• Work to complete:
The listing below is the input. Say how many of its lines contain "months", giving the number alone.
(Beginning of Extracted entries)
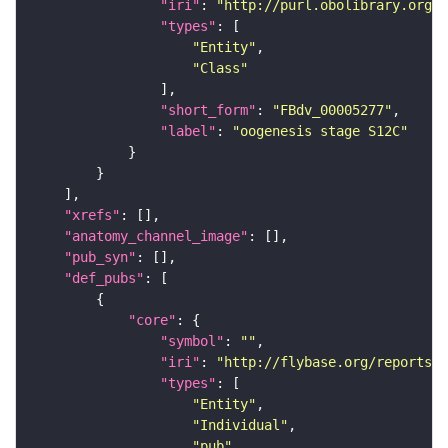
"iri"
: 
"http://purl.obolibrary.org/o
"types"
"Entity"
"Class"
"short_form"
: 
"FBdv_00005277"
"label"
: 
"oogenesis stage S12C"
"xrefs"
"anatomy_channel_image"
"pub_syn"
"def_pubs"
"core"
"symbol"
: 
""
"iri"
: 
"http://flybase.org/reports/F
"types"
"Entity"
"Individual"
"pub"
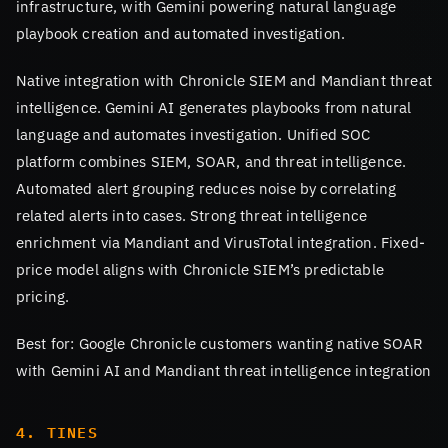
infrastructure, with Gemini powering natural language
playbook creation and automated investigation.
Native integration with Chronicle SIEM and Mandiant threat
intelligence. Gemini AI generates playbooks from natural
language and automates investigation. Unified SOC
platform combines SIEM, SOAR, and threat intelligence.
Automated alert grouping reduces noise by correlating
related alerts into cases. Strong threat intelligence
enrichment via Mandiant and VirusTotal integration. Fixed-
price model aligns with Chronicle SIEM’s predictable
pricing.
Best for: Google Chronicle customers wanting native SOAR
with Gemini AI and Mandiant threat intelligence integration
4. TINES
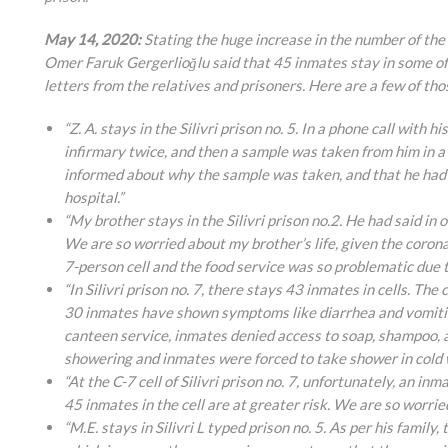
May 14, 2020:
Stating the huge increase in the number of the 
Omer Faruk Gergerlioğlu said that 45 inmates stay in some of
letters from the relatives and prisoners. Here are a few of tho
“Z. A. stays in the Silivri prison no. 5. In a phone call with
infirmary twice, and then a sample was taken from him in 
informed about why the sample was taken, and that he had b
hospital.”
“My brother stays in the Silivri prison no.2. He had said in o
We are so worried about my brother’s life, given the corona
7-person cell and the food service was so problematic due t
“In Silivri prison no. 7, there stays 43 inmates in cells. T
30 inmates have shown symptoms like diarrhea and vomiting
canteen service, inmates denied access to soap, shampoo, 
showering and inmates were forced to take shower in cold wa
“At the C-7 cell of Silivri prison no. 7, unfortunately, an 
45 inmates in the cell are at greater risk. We are so worried
“M.E. stays in Silivri L typed prison no. 5. As per his famil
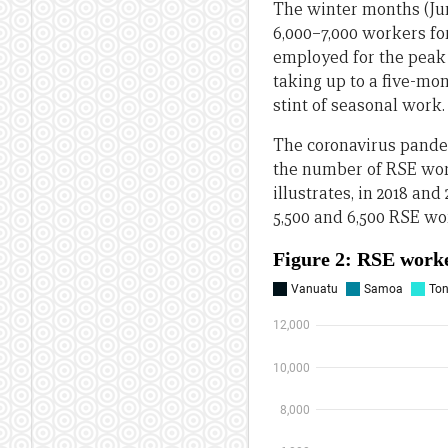
The winter months (Ju
6,000–7,000 workers fo
employed for the peak 
taking up to a five-mo
stint of seasonal work.
The coronavirus pandem
the number of RSE work
illustrates, in 2018 an
5,500 and 6,500 RSE wo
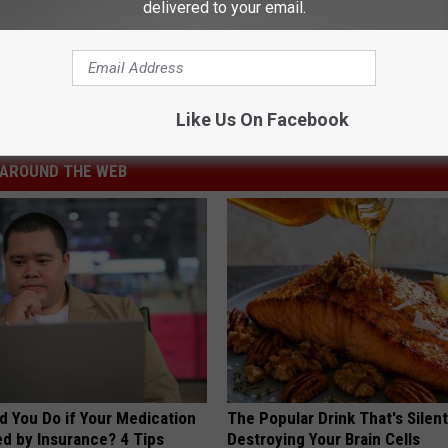
delivered to your email.
 Kelly
,
Stoney LaRue
Like Us On Facebook
AROUND THE WEB
d You Do if Your Medication
The Popular Drink That's Silent
ed by Insurance? 4 Tips
Destroying Your Brain Cells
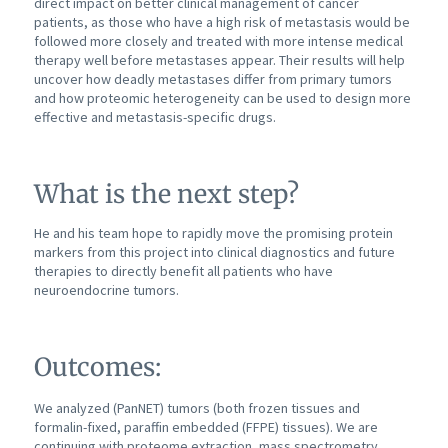
direct impact on better clinical management of cancer
patients, as those who have a high risk of metastasis would be
followed more closely and treated with more intense medical
therapy well before metastases appear. Their results will help
uncover how deadly metastases differ from primary tumors
and how proteomic heterogeneity can be used to design more
effective and metastasis-specific drugs.
What is the next step?
He and his team hope to rapidly move the promising protein
markers from this project into clinical diagnostics and future
therapies to directly benefit all patients who have
neuroendocrine tumors.
Outcomes:
We analyzed (PanNET) tumors (both frozen tissues and
formalin-fixed, paraffin embedded (FFPE) tissues). We are
continuing with proteome extraction, mass spectrometry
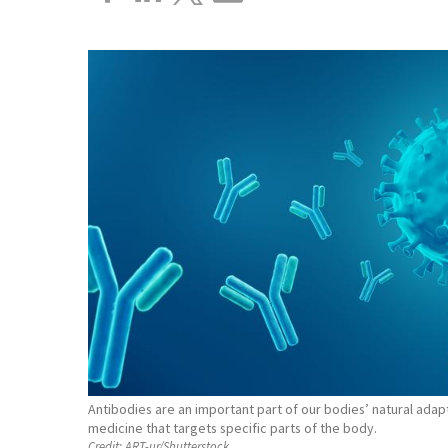
Antibodies are an important part of our bodies’ natural ada
medicine that targets specific parts of the body.
Credit:
ART-ur/Shutterstock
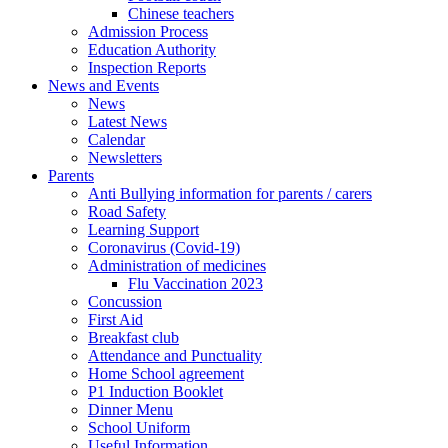
Chinese teachers
Admission Process
Education Authority
Inspection Reports
News and Events
News
Latest News
Calendar
Newsletters
Parents
Anti Bullying information for parents / carers
Road Safety
Learning Support
Coronavirus (Covid-19)
Administration of medicines
Flu Vaccination 2023
Concussion
First Aid
Breakfast club
Attendance and Punctuality
Home School agreement
P1 Induction Booklet
Dinner Menu
School Uniform
Useful Information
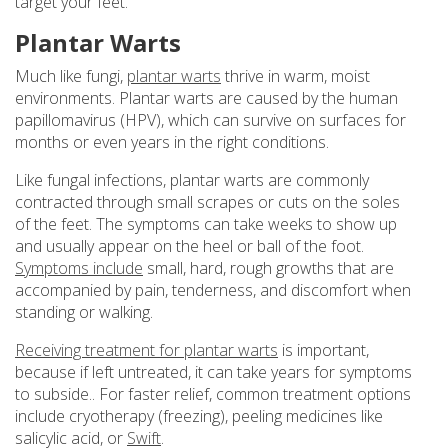
target your feet.
Plantar Warts
Much like fungi,
plantar warts
thrive in warm, moist
environments. Plantar warts are caused by the human
papillomavirus (HPV), which can survive on surfaces for
months or even years in the right conditions.
Like fungal infections, plantar warts are commonly
contracted through small scrapes or cuts on the soles
of the feet. The symptoms can take weeks to show up
and usually appear on the heel or ball of the foot.
Symptoms include
small, hard, rough growths that are
accompanied by pain, tenderness, and discomfort when
standing or walking.
Receiving treatment for plantar warts
is important,
because if left untreated, it can take years for symptoms
to subside.. For faster relief, common treatment options
include cryotherapy (freezing), peeling medicines like
salicylic acid, or
Swift
.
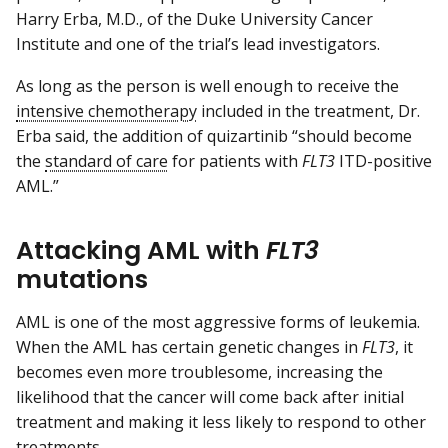
Harry Erba, M.D., of the Duke University Cancer
Institute and one of the trial’s lead investigators.
As long as the person is well enough to receive the
intensive chemotherapy
included in the treatment, Dr.
Erba said, the addition of quizartinib “should become
the
standard of care
for patients with
FLT3
ITD-positive
AML.”
Attacking AML with
FLT3
mutations
AML is one of the most aggressive forms of leukemia.
When the AML has certain genetic changes in
FLT3
, it
becomes even more troublesome, increasing the
likelihood that the cancer will come back after initial
treatment and making it less likely to respond to other
treatments.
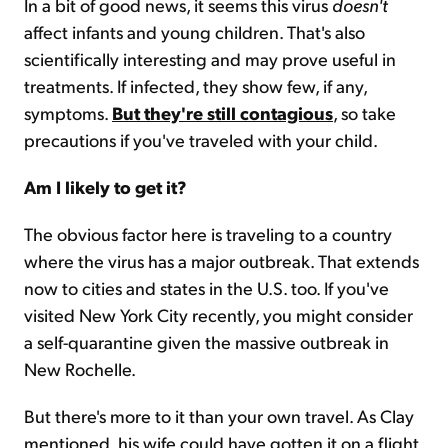
In a bit of good news, it seems this virus
doesn't
affect infants and young children. That's also
scientifically interesting and may prove useful in
treatments. If infected, they show few, if any,
symptoms.
But they're still contagious
, so take
precautions if you've traveled with your child.
Am I likely to get it?
The obvious factor here is traveling to a country
where the virus has a major outbreak. That extends
now to cities and states in the U.S. too. If you've
visited New York City recently, you might consider
a self-quarantine given the massive outbreak in
New Rochelle.
But there's more to it than your own travel. As Clay
mentioned, his wife could have gotten it on a flight.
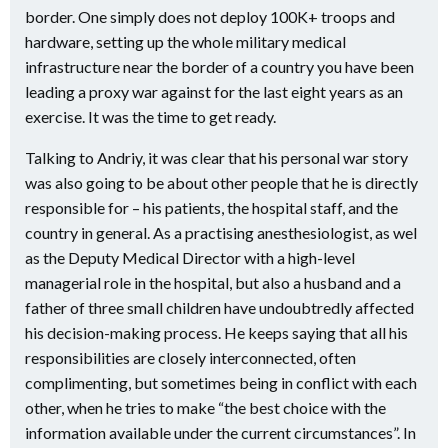
border. One simply does not deploy 100K+ troops and
hardware, setting up the whole military medical
infrastructure near the border of a country you have been
leading a proxy war against for the last eight years as an
exercise. It was the time to get ready.
Talking to Andriy, it was clear that his personal war story
was also going to be about other people that he is directly
responsible for – his patients, the hospital staff, and the
country in general. As a practising anesthesiologist, as wel
as the Deputy Medical Director with a high-level
managerial role in the hospital, but also a husband and a
father of three small children have undoubtredly affected
his decision-making process. He keeps saying that all his
responsibilities are closely interconnected, often
complimenting, but sometimes being in conflict with each
other, when he tries to make “the best choice with the
information available under the current
circumstances”. In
(End of Extracted entries)
• Your solution:
2